_Page-level text extractions_
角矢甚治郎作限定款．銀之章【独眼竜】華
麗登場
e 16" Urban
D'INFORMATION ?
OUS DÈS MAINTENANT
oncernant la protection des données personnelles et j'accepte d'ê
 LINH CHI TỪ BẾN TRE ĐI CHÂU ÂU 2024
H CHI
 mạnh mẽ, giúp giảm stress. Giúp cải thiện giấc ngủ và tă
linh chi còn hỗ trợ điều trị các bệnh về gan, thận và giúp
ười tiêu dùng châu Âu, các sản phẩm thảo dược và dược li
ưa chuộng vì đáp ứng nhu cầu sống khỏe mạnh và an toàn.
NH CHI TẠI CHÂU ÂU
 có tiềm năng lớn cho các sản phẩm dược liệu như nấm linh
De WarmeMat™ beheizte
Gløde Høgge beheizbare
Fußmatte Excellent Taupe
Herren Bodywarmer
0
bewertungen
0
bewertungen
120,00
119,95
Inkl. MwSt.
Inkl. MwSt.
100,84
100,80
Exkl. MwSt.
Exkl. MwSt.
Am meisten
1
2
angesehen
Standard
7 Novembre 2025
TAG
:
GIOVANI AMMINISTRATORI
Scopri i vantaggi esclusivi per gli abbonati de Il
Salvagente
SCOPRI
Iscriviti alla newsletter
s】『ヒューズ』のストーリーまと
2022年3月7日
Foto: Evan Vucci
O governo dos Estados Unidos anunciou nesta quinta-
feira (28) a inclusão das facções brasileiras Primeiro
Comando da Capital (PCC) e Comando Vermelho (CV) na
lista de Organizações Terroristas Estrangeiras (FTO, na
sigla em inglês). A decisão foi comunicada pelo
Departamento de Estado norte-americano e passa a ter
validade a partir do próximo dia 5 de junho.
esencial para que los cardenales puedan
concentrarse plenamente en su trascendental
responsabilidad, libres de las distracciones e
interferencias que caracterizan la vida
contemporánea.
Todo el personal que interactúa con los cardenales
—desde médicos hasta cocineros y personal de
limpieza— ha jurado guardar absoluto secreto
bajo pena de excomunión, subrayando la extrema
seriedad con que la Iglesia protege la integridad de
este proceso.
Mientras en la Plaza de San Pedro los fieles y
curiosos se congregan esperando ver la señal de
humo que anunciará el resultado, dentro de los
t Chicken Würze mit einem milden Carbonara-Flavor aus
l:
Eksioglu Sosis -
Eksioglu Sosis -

_Assignment_
What is the number of lines above that hold the string "mạnh"? Answer with that number alone.

_The completed task_
2